The western corn rootworm, Diabrotica virgifera virgifera LeConte (Dvv) is a significant insect pest of maize in the United States (U.S.). This paper reviews the history of insecticide use in Dvv management programs, Dvv adaptation to insecticides, i.e., field-evolved resistance and associated mechanisms of resistance, plus the current role of insecticides in the transgenic era. In the western U.S. Corn Belt where continuous maize is commonly grown in large irrigated monocultures, broadcast-applied soil or foliar insecticides have been extensively used over time to manage annual densities of Dvv and other secondary insect pests. This has contributed to the sequential occurrence of Dvv resistance evolution to cyclodiene, organophosphate, carbamate, and pyrethroid insecticides since the 1950s. Mechanisms of resistance are complex, but both oxidative and hydrolytic metabolism contribute to organophosphate, carbamate, and pyrethroid resistance facilitating cross-resistance between insecticide classes. History shows that Dvv insecticide resistance can evolve quickly and may persist in field populations even in the absence of selection. This suggests minimal fitness costs associated with Dvv resistance. In the transgenic era, insecticides function primarily as complementary tools with other Dvv management tactics to manage annual Dvv densities/crop injury and resistance over time.

Models of Diabrotica Populations: Demography, Population Genetics, Geographic Spread, and Management

Both Diabrotica virgifera virgifera LeConte and D. barberi Smith and Lawrence are among the most damaging insects impacting corn in North America. D. virgifera virgifera has also invaded Europe and has become an important pest in that region. Computer models have become an important tool for understanding the impact and spread of these important pests. Over the past 30 years, over 40 models have been published related to these pests. The focus of these models range from occupancy models (particularly for Europe), impact of climate change, range expansion, economics of pest management, phenology, to the evolution of resistance to toxins and crop rotation. All of these models share characteristics. We elaborate on the methods in which modelers have incorporated the biology of these pests, including density-dependence, movement, fecundity and overwintering mortality. We discuss the utility of both spatially-explicit, complex models and spatially-implicit, generational models and where each might be appropriate. We review resistance models that either explain past evolution to crop rotation, insecticides or insecticidal traits or attempt to predict the consequences of resistance management strategies.

Inheritance and Fitness Costs of Cry3Bb1 Resistance in Diapausing Field Strains of Western Corn Rootworm (Coleoptera: Chrysomelidae)
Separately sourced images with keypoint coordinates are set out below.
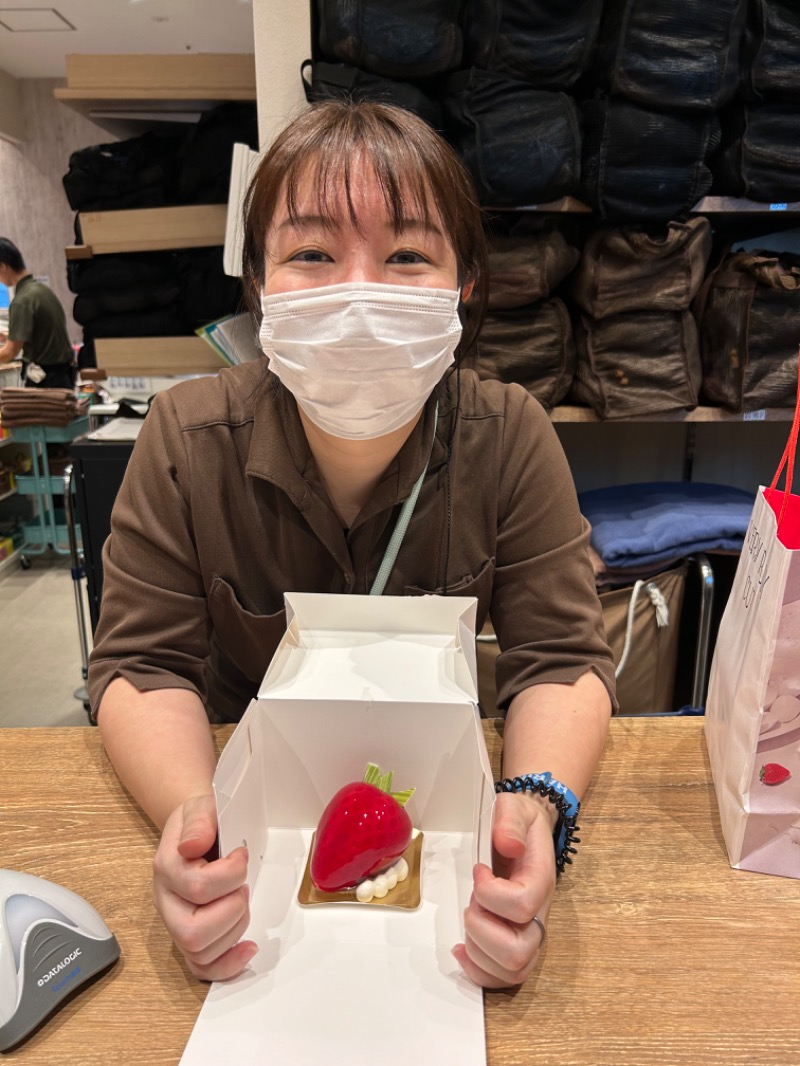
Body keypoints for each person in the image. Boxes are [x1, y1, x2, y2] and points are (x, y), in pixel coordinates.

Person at [88, 100, 616, 990]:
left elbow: (561, 658)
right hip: (258, 829)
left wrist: (539, 805)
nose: (360, 290)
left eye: (408, 254)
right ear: (257, 285)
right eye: (312, 254)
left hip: (443, 821)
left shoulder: (511, 432)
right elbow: (143, 666)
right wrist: (192, 817)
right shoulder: (183, 435)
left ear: (466, 285)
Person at [0, 238, 75, 389]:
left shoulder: (22, 300)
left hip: (47, 382)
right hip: (63, 375)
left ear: (3, 266)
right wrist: (9, 337)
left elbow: (10, 352)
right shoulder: (41, 291)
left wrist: (9, 344)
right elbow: (41, 335)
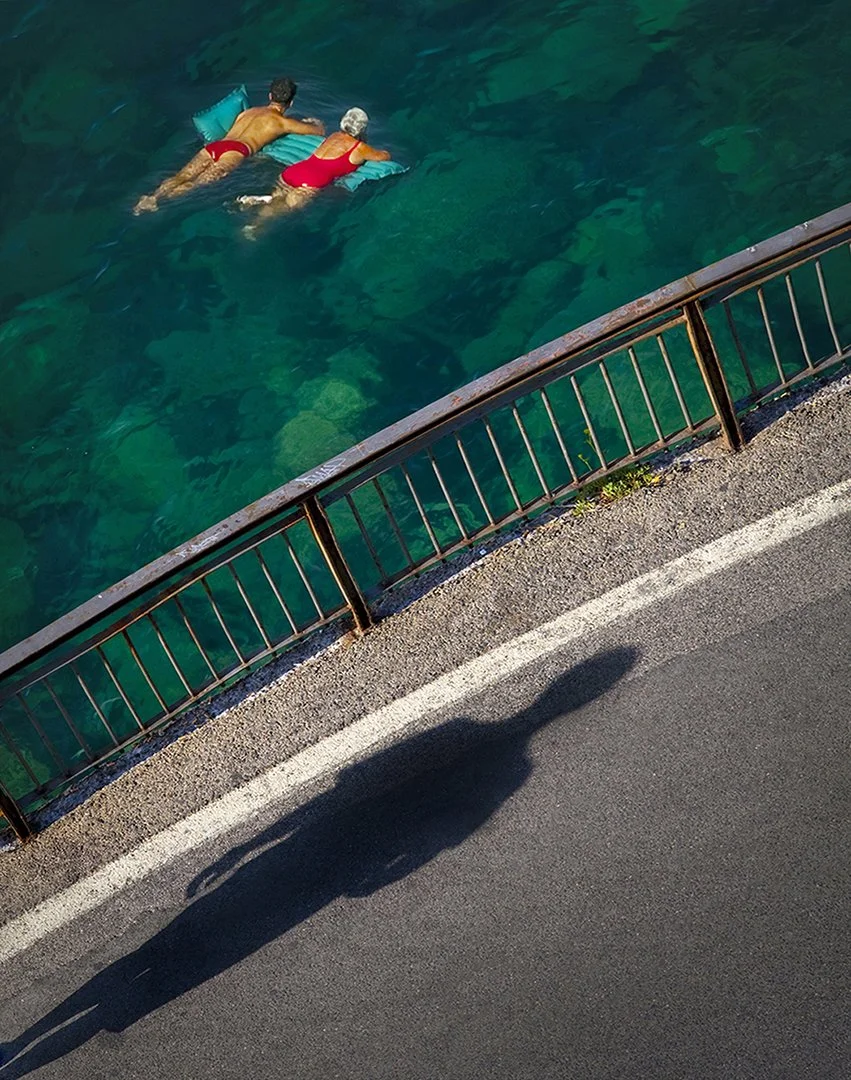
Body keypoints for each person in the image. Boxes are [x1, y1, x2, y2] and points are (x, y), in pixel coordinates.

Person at [133, 77, 325, 214]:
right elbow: (317, 131)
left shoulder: (248, 112)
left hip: (216, 146)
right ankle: (165, 202)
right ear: (291, 102)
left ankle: (152, 197)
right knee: (196, 185)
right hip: (236, 151)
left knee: (182, 176)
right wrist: (315, 122)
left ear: (269, 95)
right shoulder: (281, 122)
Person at [240, 107, 390, 238]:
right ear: (362, 129)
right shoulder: (360, 147)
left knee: (277, 199)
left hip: (294, 171)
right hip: (312, 181)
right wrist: (367, 141)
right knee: (287, 209)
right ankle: (257, 223)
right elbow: (383, 156)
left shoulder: (333, 136)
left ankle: (263, 205)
Field-evolved resistance to Cry3Bb1 corn by western corn rootworm, Diabrotica virgifera virgifera LeConte (Colleoptera: Chrysomellidae), has been reported in field populations in Iowa, Illinois, Nebraska, and Minnesota. Inheritance and fitness costs associated with Cry3Bb1 resistance have been determined for non-diapausing laboratory strains of western corn rootworm with either laboratory-selected resistance or field-derived resistance. However, information on inheritance and fitness costs of Cry3Bb1 resistance in the diapausing field populations is lacking. In this study, we determined the inheritance of Cry3Bb1 resistance for four diapausing field strains of western corn rootworm using plant-based bioassays. We also determined the fitness costs for eight diapausing field populations in a greenhouse experiment. We found that Cry3Bb1 resistance was an autosomal trait and that the inheritance of resistance was mostly non-recessive; however, there was some variation in the dominance of Cry3Bb1 resistance. We did not find evidence of fitness costs affecting survival to adulthood, developmental rate, or adult dry mass. However, we did detect a fitness cost affecting adult size. The results of this study will add to the current understanding of field-evolved resistance to Cry3Bb1 corn by western corn rootworm and help in developing better strategies to manage resistance.